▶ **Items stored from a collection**
#####
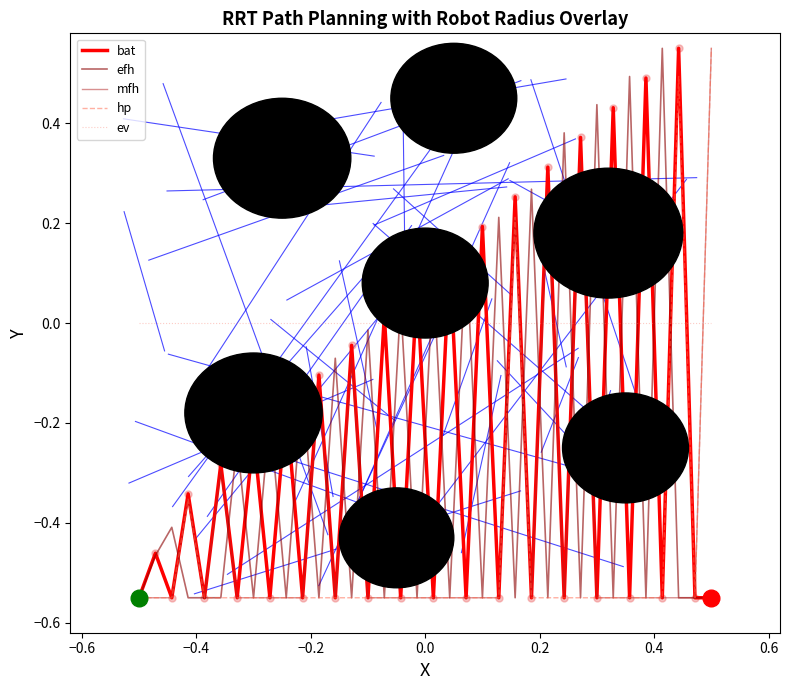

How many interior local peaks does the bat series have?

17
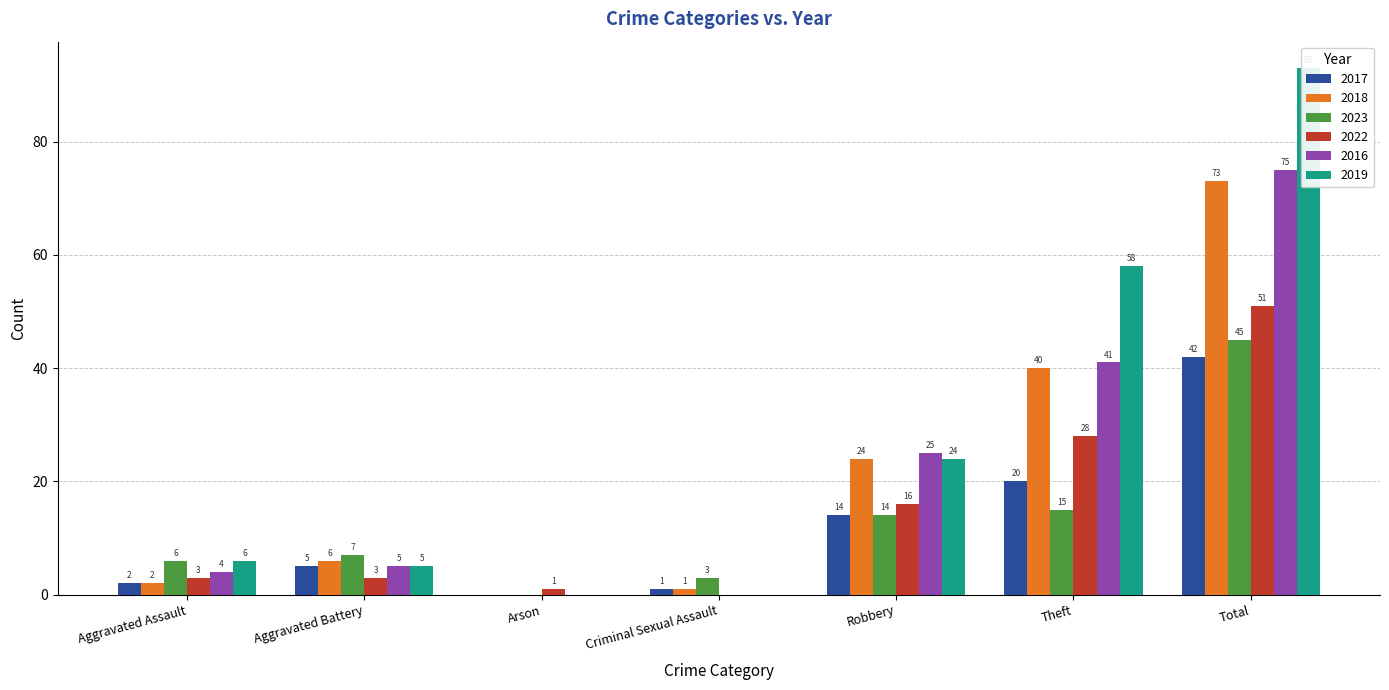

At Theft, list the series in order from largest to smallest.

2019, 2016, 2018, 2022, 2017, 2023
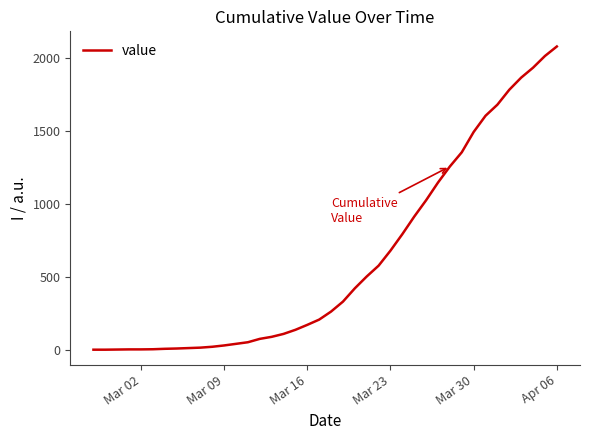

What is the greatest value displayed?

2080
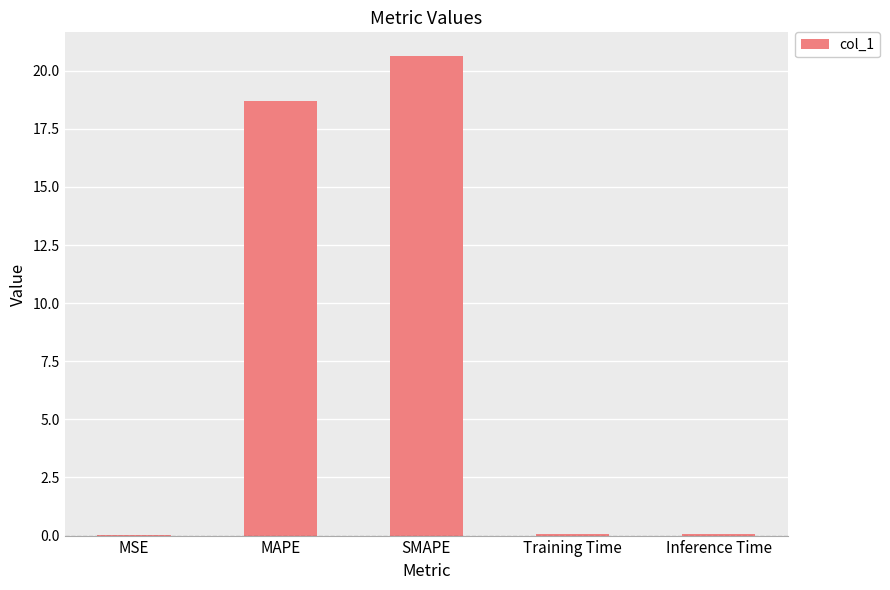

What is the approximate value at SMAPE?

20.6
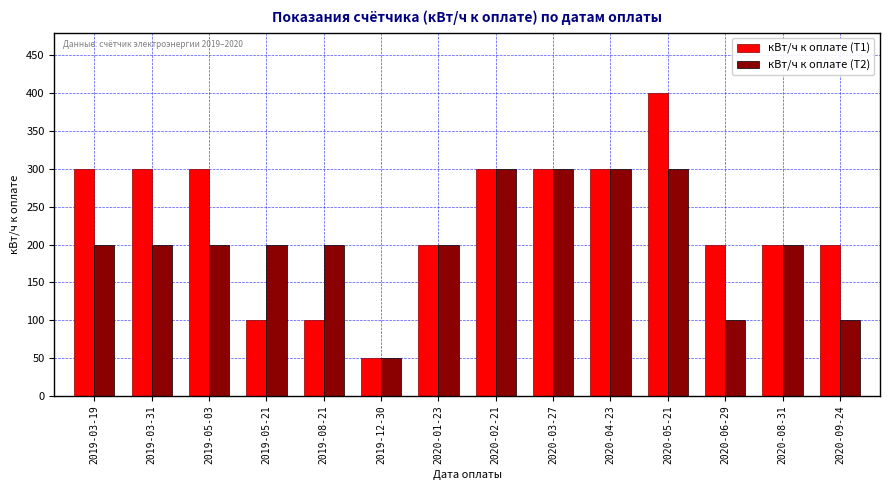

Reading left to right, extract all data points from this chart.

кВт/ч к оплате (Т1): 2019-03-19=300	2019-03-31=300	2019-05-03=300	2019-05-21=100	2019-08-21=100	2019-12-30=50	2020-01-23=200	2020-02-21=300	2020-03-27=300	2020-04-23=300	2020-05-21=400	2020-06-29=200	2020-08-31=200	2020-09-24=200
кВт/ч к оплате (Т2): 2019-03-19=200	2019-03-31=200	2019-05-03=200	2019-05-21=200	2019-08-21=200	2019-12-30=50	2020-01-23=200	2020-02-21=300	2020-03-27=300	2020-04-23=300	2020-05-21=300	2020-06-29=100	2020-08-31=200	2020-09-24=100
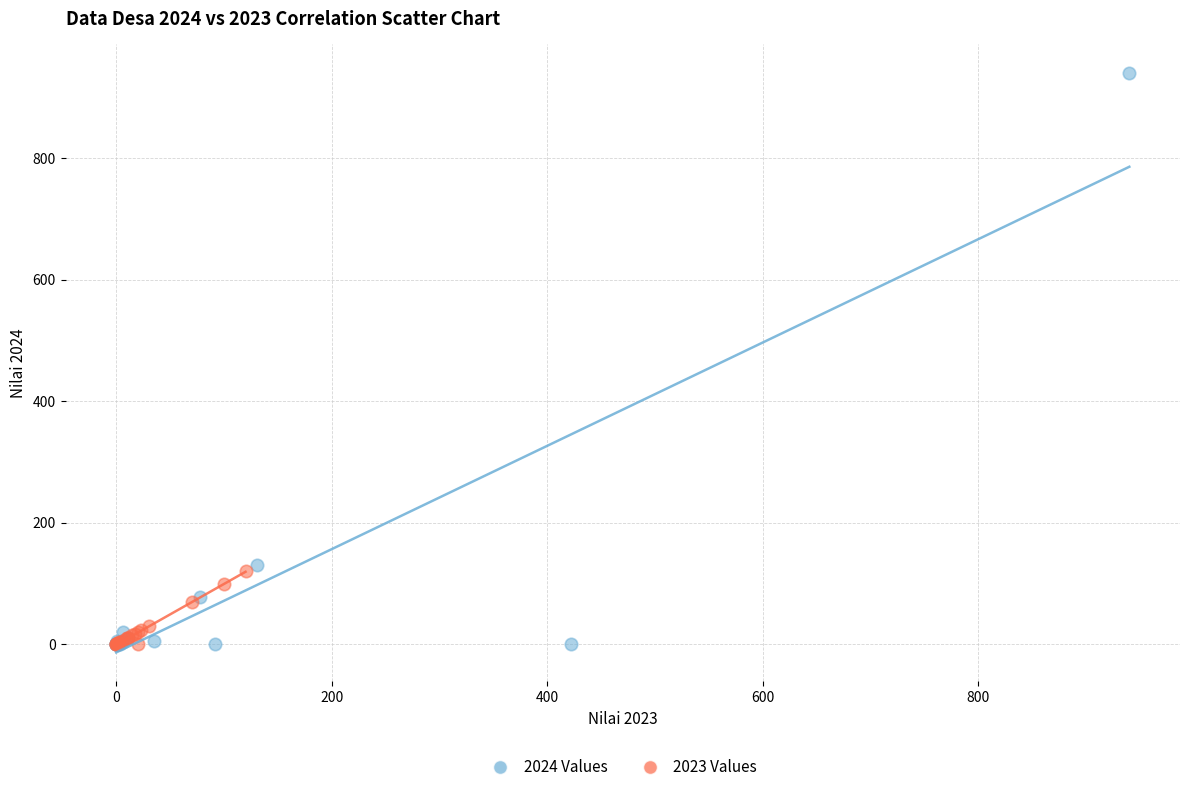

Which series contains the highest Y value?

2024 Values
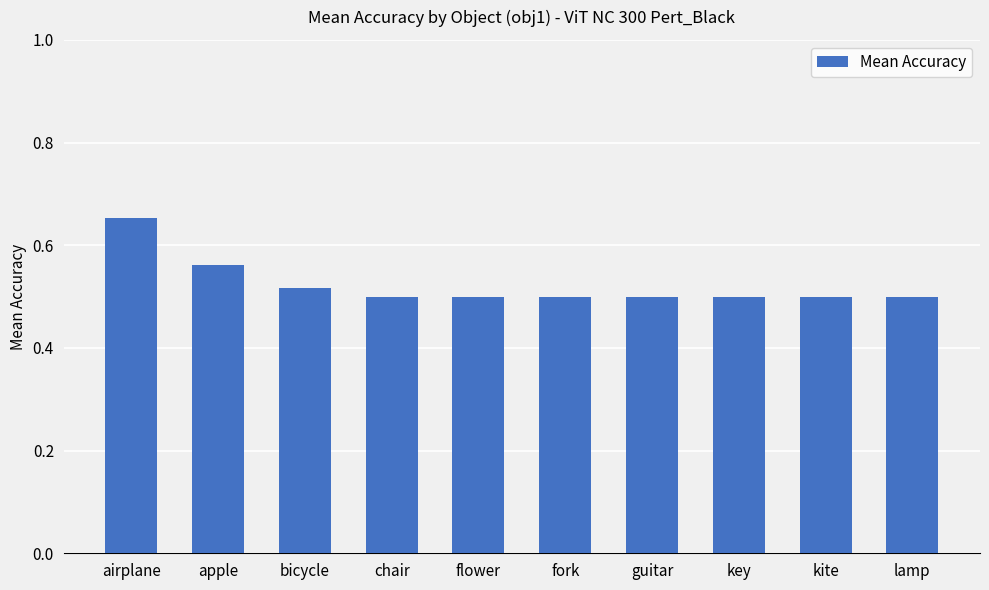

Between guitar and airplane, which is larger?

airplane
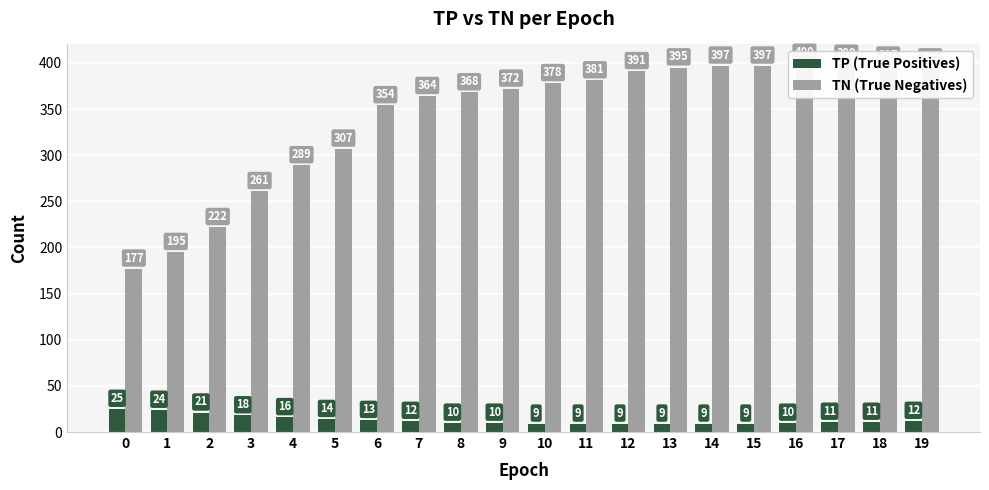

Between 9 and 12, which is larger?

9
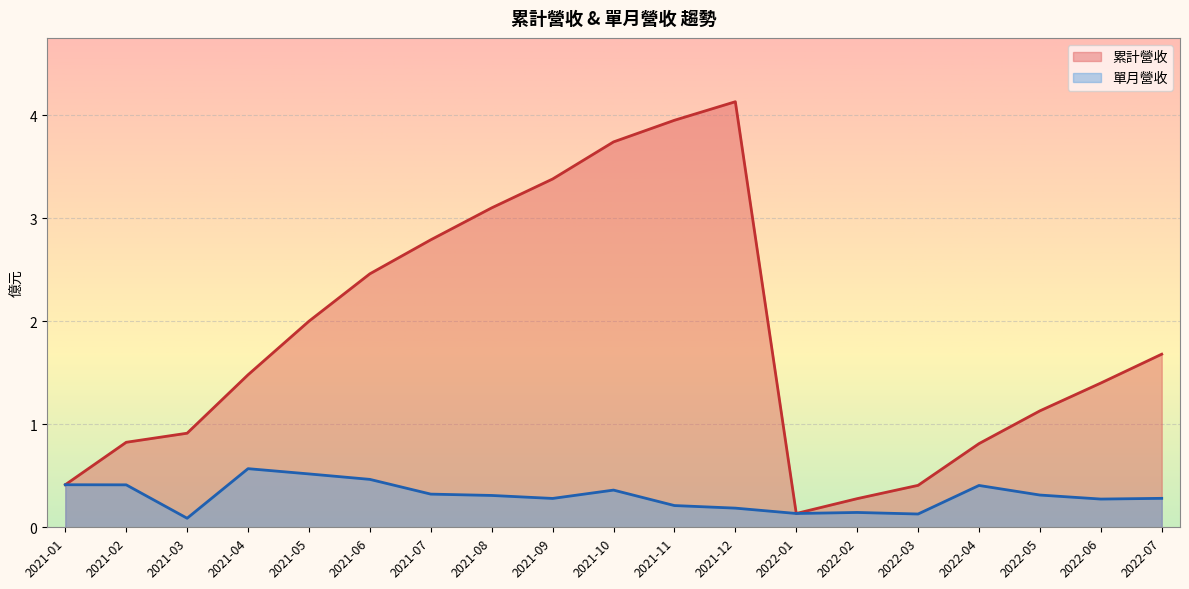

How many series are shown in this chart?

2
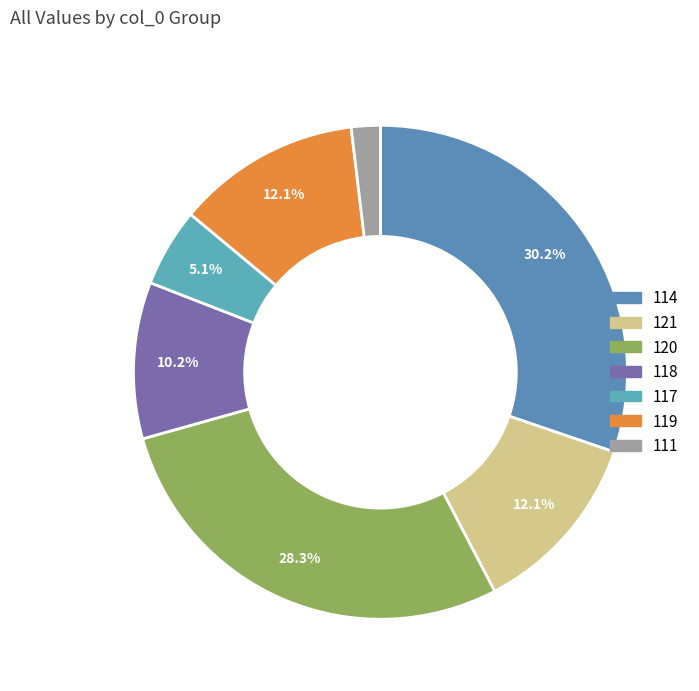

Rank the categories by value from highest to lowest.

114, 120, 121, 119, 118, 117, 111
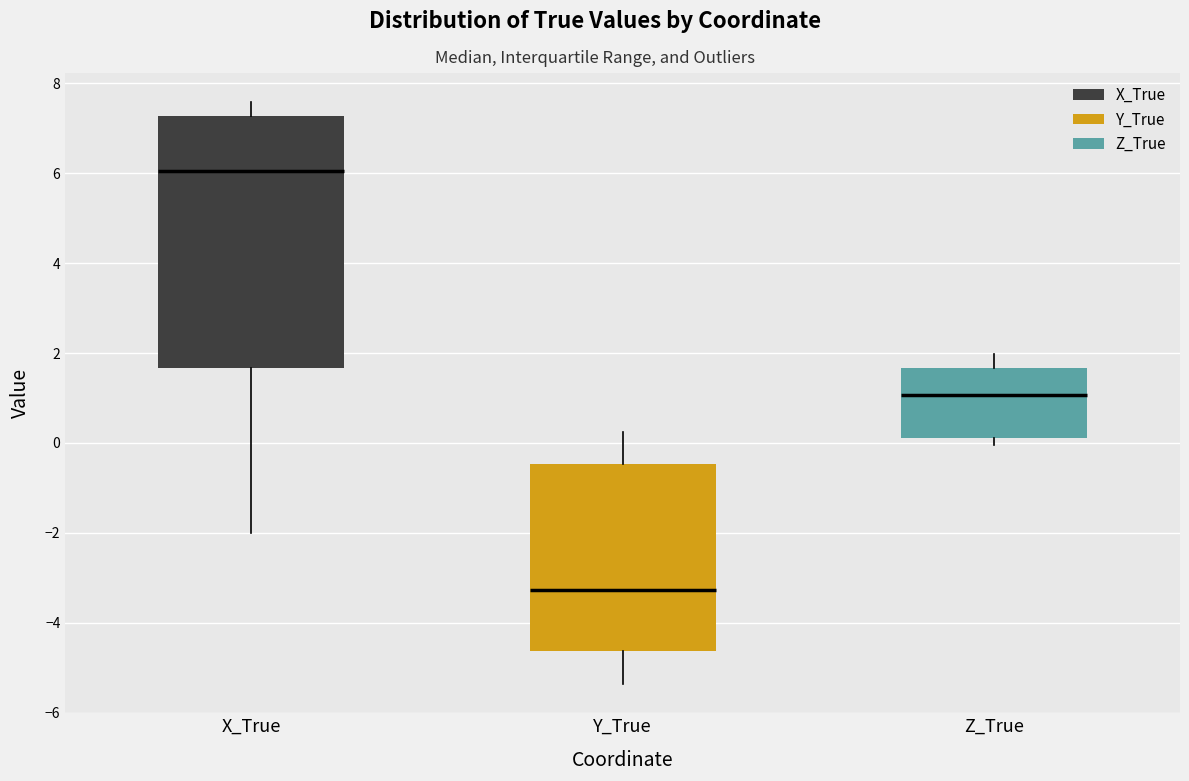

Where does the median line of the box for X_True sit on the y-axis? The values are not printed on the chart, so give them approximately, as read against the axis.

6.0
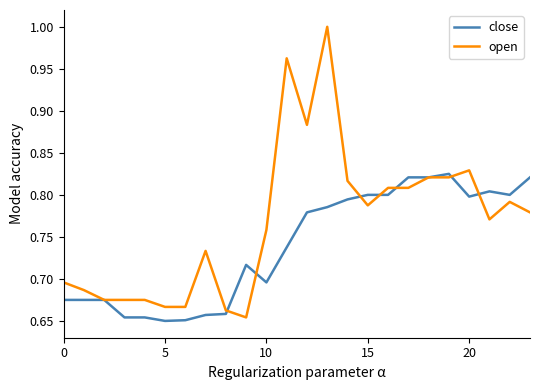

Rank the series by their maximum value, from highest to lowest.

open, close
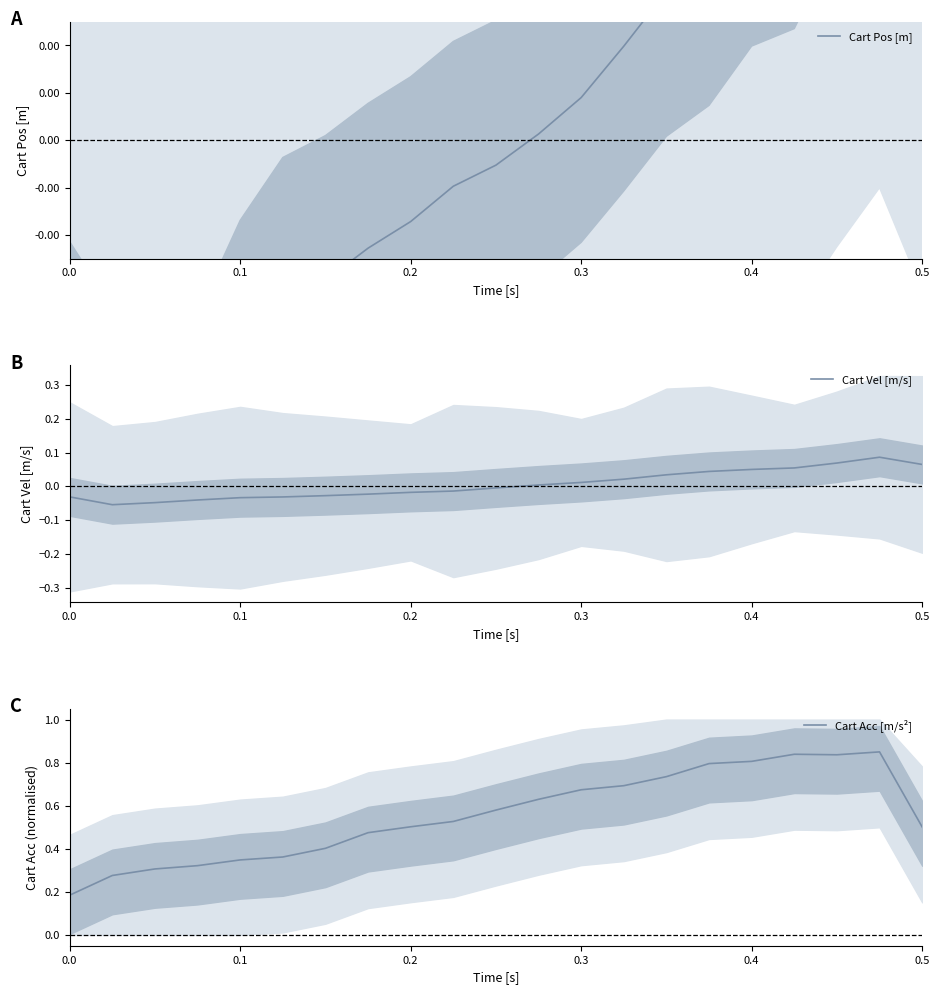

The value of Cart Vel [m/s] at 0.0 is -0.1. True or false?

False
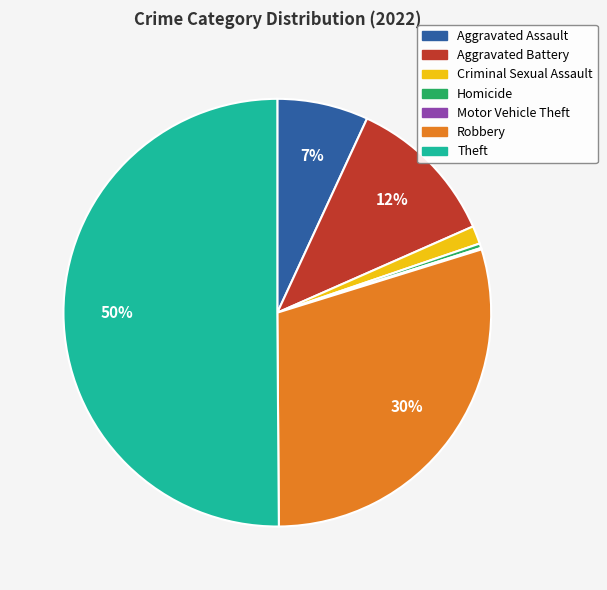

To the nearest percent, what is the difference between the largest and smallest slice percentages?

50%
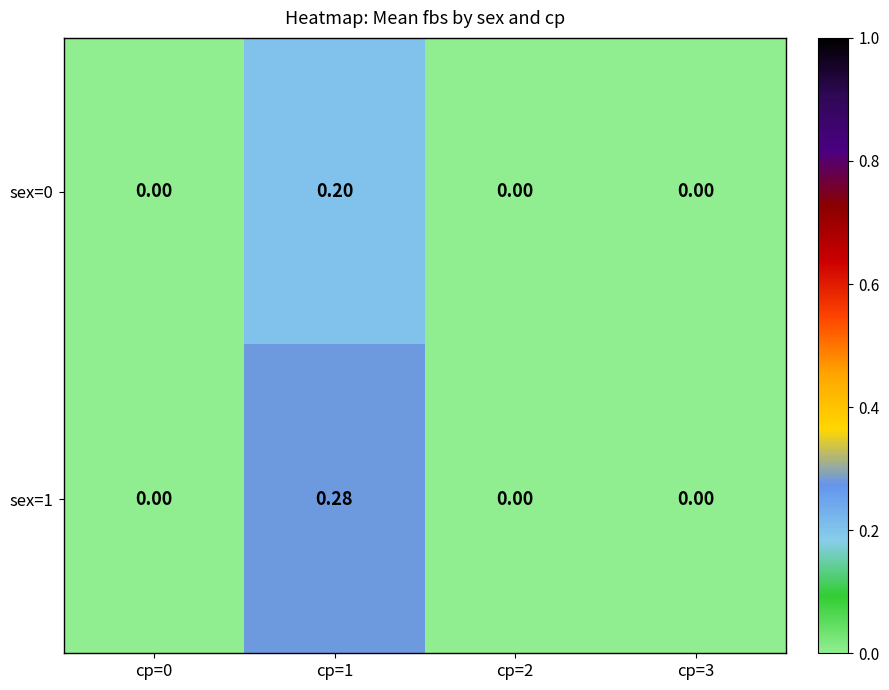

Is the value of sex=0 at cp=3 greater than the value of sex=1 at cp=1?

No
#####
▶ **Directions for this task**
Could you return every line of the records above word for word, with the pictures left out?

▶ **Task output**
How many interior local peaks does the bat series have?

17

At Theft, list the series in order from largest to smallest.

2019, 2016, 2018, 2022, 2017, 2023

What is the greatest value displayed?

2080

What is the approximate value at SMAPE?

20.6

Reading left to right, extract all data points from this chart.

кВт/ч к оплате (Т1): 2019-03-19=300	2019-03-31=300	2019-05-03=300	2019-05-21=100	2019-08-21=100	2019-12-30=50	2020-01-23=200	2020-02-21=300	2020-03-27=300	2020-04-23=300	2020-05-21=400	2020-06-29=200	2020-08-31=200	2020-09-24=200
кВт/ч к оплате (Т2): 2019-03-19=200	2019-03-31=200	2019-05-03=200	2019-05-21=200	2019-08-21=200	2019-12-30=50	2020-01-23=200	2020-02-21=300	2020-03-27=300	2020-04-23=300	2020-05-21=300	2020-06-29=100	2020-08-31=200	2020-09-24=100

Which series contains the highest Y value?

2024 Values

Between guitar and airplane, which is larger?

airplane

Between 9 and 12, which is larger?

9

How many series are shown in this chart?

2

Rank the categories by value from highest to lowest.

114, 120, 121, 119, 118, 117, 111

Where does the median line of the box for X_True sit on the y-axis? The values are not printed on the chart, so give them approximately, as read against the axis.

6.0

Rank the series by their maximum value, from highest to lowest.

open, close

The value of Cart Vel [m/s] at 0.0 is -0.1. True or false?

False

To the nearest percent, what is the difference between the largest and smallest slice percentages?

50%

Is the value of sex=0 at cp=3 greater than the value of sex=1 at cp=1?

No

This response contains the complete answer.